■ Exercise directions: Copy out the stretch of records from the line containing "Say which side" through the line containing "Answer: on the gabled house's own left", reproducing each line character for character.

■ Supplied material:

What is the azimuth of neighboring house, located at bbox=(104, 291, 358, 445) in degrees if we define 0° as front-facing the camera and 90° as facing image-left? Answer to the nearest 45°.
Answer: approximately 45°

==

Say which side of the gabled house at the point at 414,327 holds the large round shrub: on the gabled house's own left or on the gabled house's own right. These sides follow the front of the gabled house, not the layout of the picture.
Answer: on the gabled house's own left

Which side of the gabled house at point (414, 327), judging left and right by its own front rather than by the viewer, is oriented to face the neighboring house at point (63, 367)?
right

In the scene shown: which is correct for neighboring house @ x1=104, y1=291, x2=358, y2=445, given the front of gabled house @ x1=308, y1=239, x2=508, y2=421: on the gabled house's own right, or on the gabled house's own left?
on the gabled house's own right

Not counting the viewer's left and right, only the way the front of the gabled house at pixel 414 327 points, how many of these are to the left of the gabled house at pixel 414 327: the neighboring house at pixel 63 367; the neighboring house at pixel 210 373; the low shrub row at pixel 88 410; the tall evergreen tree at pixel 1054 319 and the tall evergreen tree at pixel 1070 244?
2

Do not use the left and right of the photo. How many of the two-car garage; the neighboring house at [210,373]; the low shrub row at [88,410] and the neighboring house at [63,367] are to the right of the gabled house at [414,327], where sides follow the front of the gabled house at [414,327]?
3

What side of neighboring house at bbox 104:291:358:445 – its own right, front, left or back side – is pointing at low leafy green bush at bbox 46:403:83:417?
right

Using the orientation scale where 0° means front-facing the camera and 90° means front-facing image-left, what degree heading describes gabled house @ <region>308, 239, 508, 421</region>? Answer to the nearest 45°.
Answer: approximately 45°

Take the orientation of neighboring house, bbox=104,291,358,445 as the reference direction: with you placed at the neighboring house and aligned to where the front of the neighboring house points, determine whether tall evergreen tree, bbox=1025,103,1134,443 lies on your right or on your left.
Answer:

■ Reply:
Say which side of the gabled house at the point at 414,327 holds the large round shrub: on the gabled house's own left or on the gabled house's own right. These sides follow the front of the gabled house, not the layout of the picture.
Answer: on the gabled house's own left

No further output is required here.